On February 15, 1908, Theodora married Emmanuel d'Albert de Luynes, Duke of Chaulnes and Picquigny at 132 East 35th Street, her father's home in New York City. He was the son of the late Princess Sophie Galitzine and Paul d'Albert de Luynes, Duke of Chaulnes and Picquigny (who both died young). His only sibling, Marie Thérèse d'Albert de Luynes, was married to Louis de Crussol d'Uzès, 14th Duke of Uzès.

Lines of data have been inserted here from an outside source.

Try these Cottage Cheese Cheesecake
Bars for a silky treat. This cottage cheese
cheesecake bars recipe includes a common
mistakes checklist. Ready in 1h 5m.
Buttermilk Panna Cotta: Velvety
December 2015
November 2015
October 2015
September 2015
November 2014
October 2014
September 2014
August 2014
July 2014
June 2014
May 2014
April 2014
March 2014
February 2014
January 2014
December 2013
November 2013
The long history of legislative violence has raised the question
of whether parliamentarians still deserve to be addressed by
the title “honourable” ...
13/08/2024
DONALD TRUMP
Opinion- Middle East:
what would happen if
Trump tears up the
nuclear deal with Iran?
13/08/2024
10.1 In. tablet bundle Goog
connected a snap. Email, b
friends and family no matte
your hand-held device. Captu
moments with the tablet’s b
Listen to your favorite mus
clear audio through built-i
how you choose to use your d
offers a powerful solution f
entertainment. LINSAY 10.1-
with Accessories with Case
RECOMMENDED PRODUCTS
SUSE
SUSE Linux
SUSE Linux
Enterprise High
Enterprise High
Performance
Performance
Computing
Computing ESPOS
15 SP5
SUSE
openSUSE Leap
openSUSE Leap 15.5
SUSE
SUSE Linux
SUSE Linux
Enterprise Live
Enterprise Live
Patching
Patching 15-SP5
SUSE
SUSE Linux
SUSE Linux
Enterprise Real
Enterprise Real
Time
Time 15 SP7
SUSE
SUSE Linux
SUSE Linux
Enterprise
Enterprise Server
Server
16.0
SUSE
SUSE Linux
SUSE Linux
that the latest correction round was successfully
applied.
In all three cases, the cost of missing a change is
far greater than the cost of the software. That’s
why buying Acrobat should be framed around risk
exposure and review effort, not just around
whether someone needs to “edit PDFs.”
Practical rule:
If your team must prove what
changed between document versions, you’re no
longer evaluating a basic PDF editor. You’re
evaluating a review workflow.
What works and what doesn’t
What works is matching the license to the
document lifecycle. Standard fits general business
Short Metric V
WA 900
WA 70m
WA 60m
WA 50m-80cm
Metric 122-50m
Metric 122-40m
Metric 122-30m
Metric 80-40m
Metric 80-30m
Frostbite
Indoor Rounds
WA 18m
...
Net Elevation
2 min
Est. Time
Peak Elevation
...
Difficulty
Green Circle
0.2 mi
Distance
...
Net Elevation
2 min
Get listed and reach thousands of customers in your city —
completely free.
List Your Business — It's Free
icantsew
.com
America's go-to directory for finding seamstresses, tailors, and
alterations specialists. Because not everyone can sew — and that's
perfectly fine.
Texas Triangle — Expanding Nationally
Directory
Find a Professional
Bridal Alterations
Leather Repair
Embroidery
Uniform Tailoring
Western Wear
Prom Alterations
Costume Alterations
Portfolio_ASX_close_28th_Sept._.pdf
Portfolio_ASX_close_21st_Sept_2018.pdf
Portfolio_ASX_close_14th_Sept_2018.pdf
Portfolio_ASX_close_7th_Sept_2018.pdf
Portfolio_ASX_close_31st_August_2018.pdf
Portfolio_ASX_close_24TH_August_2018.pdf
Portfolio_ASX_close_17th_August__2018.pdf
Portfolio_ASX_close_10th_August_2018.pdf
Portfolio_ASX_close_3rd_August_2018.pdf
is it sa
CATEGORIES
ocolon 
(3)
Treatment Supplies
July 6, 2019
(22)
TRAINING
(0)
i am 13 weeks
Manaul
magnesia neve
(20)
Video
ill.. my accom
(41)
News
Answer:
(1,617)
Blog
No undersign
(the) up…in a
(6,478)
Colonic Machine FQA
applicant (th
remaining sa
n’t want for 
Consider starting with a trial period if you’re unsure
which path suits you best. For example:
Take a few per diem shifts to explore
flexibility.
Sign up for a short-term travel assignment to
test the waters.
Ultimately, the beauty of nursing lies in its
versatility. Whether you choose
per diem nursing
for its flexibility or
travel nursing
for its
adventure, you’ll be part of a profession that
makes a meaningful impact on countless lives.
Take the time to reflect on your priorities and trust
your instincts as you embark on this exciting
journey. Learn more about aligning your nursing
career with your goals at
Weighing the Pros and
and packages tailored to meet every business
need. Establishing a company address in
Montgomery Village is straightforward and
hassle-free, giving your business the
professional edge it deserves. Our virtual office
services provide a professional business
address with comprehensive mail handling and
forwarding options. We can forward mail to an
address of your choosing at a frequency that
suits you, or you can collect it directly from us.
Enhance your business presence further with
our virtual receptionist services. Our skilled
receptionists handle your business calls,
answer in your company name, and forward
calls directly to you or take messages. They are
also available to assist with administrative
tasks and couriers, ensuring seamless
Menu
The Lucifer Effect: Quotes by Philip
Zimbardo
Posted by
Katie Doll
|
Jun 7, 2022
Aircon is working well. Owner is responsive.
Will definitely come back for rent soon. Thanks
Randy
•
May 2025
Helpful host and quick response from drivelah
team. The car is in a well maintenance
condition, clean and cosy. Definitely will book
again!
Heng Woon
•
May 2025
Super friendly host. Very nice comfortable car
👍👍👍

The Duke was "good looking, amiable, well educated, and possessed of charming manners." He had a house in the 8th arrondissement of Paris (in Avenue Van-Dyck in the Parc Monceau quarter) and a château in the French department of Sarthe, but was cash poor. The Duke died from heart failure (reportedly due in part to an addiction to morphine pills) on 24 April 1908, less than three months after their marriage, in his apartment in the Hotel Langham in the Rue du Boccador in Paris. Later that same year, Theodora gave birth to their only child:

- Emmanuel Théodore Bernard Marie II d'Albert de Luynes (1908–1980), Duke of Chaulnes and Picquigny.

She never remarried, but was reportedly wooed by poet Andre de Fouquières all through the Deauville season in 1913.

The Duke was interred at Château de Dampierre (from which French thieves stole Rubens and Raphael paintings in 1952). She lived another fifty-eight years until her death on 19 October 1966.